Recorded information.
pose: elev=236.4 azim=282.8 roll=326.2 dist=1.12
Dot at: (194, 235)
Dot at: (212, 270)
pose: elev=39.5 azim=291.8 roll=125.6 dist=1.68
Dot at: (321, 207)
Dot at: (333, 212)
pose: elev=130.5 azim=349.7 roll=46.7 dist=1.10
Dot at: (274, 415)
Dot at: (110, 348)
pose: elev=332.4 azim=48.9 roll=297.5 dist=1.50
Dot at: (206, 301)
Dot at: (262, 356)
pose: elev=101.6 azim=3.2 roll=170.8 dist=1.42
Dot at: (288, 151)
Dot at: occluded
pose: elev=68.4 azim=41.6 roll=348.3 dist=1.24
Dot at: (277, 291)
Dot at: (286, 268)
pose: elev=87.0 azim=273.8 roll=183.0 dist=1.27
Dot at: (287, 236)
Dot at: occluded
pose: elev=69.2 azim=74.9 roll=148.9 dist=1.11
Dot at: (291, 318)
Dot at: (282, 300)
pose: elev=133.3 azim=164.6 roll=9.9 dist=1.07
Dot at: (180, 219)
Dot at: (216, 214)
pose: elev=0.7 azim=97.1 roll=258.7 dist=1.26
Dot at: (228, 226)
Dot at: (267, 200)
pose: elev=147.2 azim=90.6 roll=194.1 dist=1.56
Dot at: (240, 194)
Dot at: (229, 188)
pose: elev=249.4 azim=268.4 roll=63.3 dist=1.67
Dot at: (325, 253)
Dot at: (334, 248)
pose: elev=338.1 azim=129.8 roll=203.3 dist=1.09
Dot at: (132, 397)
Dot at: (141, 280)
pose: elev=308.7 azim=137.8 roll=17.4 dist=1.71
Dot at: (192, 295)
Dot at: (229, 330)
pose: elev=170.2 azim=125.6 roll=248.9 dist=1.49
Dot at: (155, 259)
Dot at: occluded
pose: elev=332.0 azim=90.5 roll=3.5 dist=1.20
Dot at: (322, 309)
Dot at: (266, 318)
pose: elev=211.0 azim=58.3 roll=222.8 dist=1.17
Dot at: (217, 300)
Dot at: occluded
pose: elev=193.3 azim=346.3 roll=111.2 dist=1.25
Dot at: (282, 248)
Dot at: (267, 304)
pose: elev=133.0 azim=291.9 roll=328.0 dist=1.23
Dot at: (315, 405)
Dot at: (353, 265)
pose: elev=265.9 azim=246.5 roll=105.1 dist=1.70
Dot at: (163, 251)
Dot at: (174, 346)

The exercise. Recast the material above as a Markdown table with the columns Row and Line. Start with the line containing "pose: elev=0.7 azim=97.1 roll=258.7 dist=1.26" and continue through the line containing "Dot at: (141, 280)", numbering each row and omitting blank lines.

The solution.
| Row | Line |
|---|---|
| 1 | pose: elev=0.7 azim=97.1 roll=258.7 dist=1.26 |
| 2 | Dot at: (228, 226) |
| 3 | Dot at: (267, 200) |
| 4 | pose: elev=147.2 azim=90.6 roll=194.1 dist=1.56 |
| 5 | Dot at: (240, 194) |
| 6 | Dot at: (229, 188) |
| 7 | pose: elev=249.4 azim=268.4 roll=63.3 dist=1.67 |
| 8 | Dot at: (325, 253) |
| 9 | Dot at: (334, 248) |
| 10 | pose: elev=338.1 azim=129.8 roll=203.3 dist=1.09 |
| 11 | Dot at: (132, 397) |
| 12 | Dot at: (141, 280) |